Document extract Block Start

When the lock was called in inteterrupt_end, it did not deadlock. When it was called in Vectors.S, it deadlocked.

The functional difference is that when the lock was called in Vectors.S, it was called before the ISR was called.

But as I said, I have not tried to find the root cause of the deadlock.

Perhaps I can try the kernel instrumentation when I have some time this weekend.

Mike

On Mar 4, 2014, at 9:16 AM, christophe <[hidden email]> wrote:

> Michael,
>
> I am not sure what you mean by adding code in interrupt_end to take the lock. The locking mechanism is present for SMP target, no change required:
>
> externC void
> interrupt_end(
>    cyg_uint32          isr_ret,
>    Cyg_Interrupt       *intr,
>    HAL_SavedRegisters  *regs
>    )
> {
> //    CYG_REPORT_FUNCTION();
>
> #ifdef CYGPKG_KERNEL_SMP_SUPPORT
>    Cyg_Scheduler::lock();
> #endif
>
> The macro for incrementing the lock in SMP looks at the current owner of the lock and spin when required.
>
> I found the kernel instrumentation option very useful for debugging deadlocks. I was using CodeConfidence plugin in Eclipse to analyze the trace which makes it pretty efficient debugging.

Document extract Block End
Material provided Block Start

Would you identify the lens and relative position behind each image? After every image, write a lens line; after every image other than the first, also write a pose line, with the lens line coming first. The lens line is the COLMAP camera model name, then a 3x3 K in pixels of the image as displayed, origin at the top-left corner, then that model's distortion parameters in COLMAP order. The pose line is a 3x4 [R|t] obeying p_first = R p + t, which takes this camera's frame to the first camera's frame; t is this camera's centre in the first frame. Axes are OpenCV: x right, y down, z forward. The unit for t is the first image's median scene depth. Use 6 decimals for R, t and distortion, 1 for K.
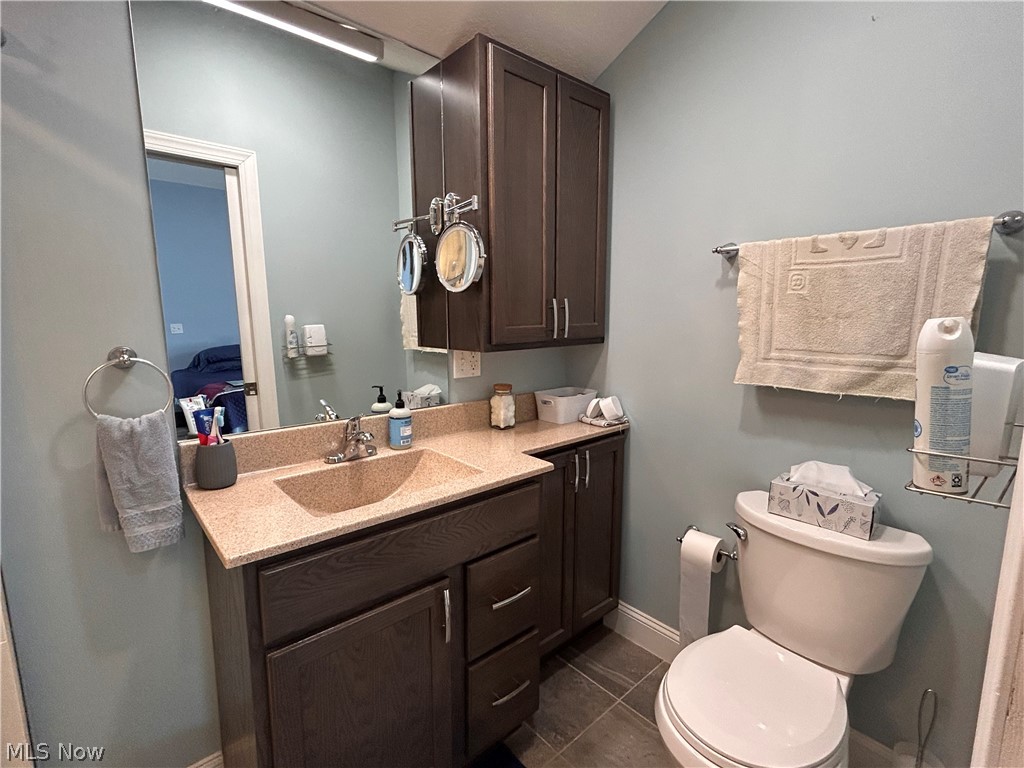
lens RADIAL K [[477.4, 0, 512.7], [0, 477.4, 387.3], [0, 0, 1]] dist [-0.000926, 0.002479]
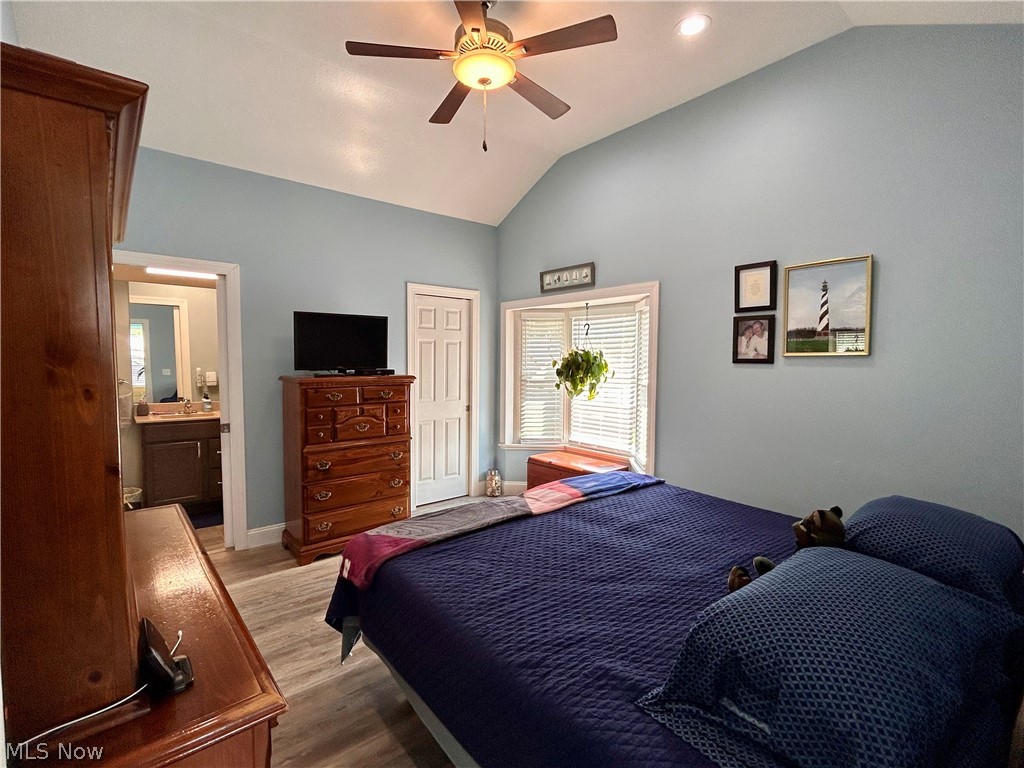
lens RADIAL K [[477.4, 0, 510.2], [0, 477.4, 385.9], [0, 0, 1]] dist [-0.000926, 0.002479]
pose [[0.999818, 0.009765, -0.016361, 1.105072], [-0.011304, 0.995243, -0.096764, 0.144654], [0.015338, 0.096932, 0.995173, -1.290015]]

Material provided Block End

Exercise instructions:
1 – In the scheduler-lock thread, where was the lock being called when it deadlocked?
2 – Extend the scheduler-lock thread, picking up right after its final sentence.
None of the data is needed here.

Answers to the exercise:
1 – In Vectors.S.

2 –
>
> Christophe
>
> On 3/4/2014 4:58 PM, Michael Jones wrote:
>> Christophe,
>>
>> When I first got SMP to work I added some code in interrupt_end to take the lock, but I moved it back to Vectors.S because I was trying to reduce changes to the kernel. Functionally, the only difference is getting the lock before the ISR is executed or not.
>>
>> My bigger concern is how the lock is taken. When I increase the lock count, the core doing so (core 0) may not be the holder of the lock, which leads to assertions. And if it spins while taking the lock, it deadlocks. I have not traced down the deadlock, but I think the problem is in the scheduler, where some secondary CPU is waiting.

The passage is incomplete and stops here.